It's always a big deal for Utah to get into national news—especially the Sunday New York Times. It is one Big Fat Free Ad for Utah tourism. 

But the state's boosters probably would have rather passed on the article in last Sunday's NYTimes that addressed in depth, the Wasatch Front's awful air quality.

After calling the state an "outdoor lover’s utopia," NYT went on to report Utah suffered 22 days this winter with pollution levels way over the federal air quality standards. The article included a photo of Salt Lake's hazy skyline that is sure to make readers' eyes water and throats' scratch. The tourism and recreation economy, of course, is a huge part of Utah's economic future and willful ignorance of that may cost Salt Lake City the lucrative Outdoor Retailer shows.

Bryce Bird, the director of Utah’s Division of Air Quality, told NYT what everyone except Gov. Gary Herbert seems to understand:

“Obviously, this is not acceptable.
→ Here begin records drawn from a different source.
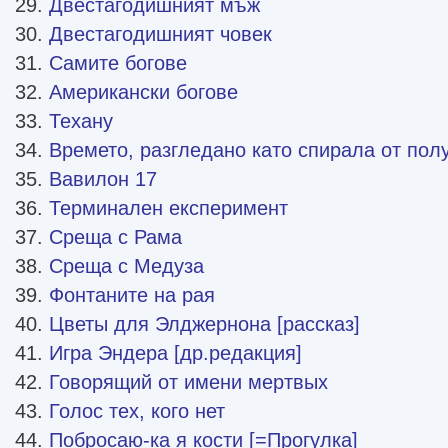
Двестагодишният мъж
Двестагодишният човек
Самите богове
Американски богове
Техану
Времето, разгледано като спирала от по
Вавилон 17
Терминален експеримент
Среща с Рама
Среща с Медуза
Фонтаните на рая
Цветы для Элджернона [рассказ]
Игра Эндера [др.редакция]
Говорящий от имени мертвых
Голос тех, кого нет
Побросаю-ка я кости [=Прогулка]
The public is fed up with it. The concern for them is that it is not being addressed fast enough.”

Brian Moench, of Utah Physicians for a Healthy Environment, piled on with: 

“If the 40,000 women in Utah who are pregnant suddenly started smoking, that would constitute a genuine health emergency. But our levels of air pollution are causing the exact same consequences as if all these women were smoking.”

But Herbert seems more worried about simulating action—many allege it's because the governor's insatiable appetite for campaign contributions has made his office a wholly owned subsidiary of the state's heavy industry—than actually fixing the problem.

Instead of producing an aggressive initiative to address the problem, Hebert filmed a $60,000 public service message —paid for by Utah taxpayers— that tells Utah taxpayers that it is mainly their fault—which is, in part, true. About half the pollution is from commuting in cars and the other half from industry.

What Herbert, a former Realtor, is failing to do is to come up with a plan to attack the issue on all fronts—public transit, tighter regulation of industry emissions, fighting urban sprawl and so forth. The Democrats in the Legislature have done that, but it's unlikely Herbert will sign on to their plan.

And with the worst of the winter inversion season behind us, it's unlikely anything will move forward on the Hill. Why fix the roof when it's not raining?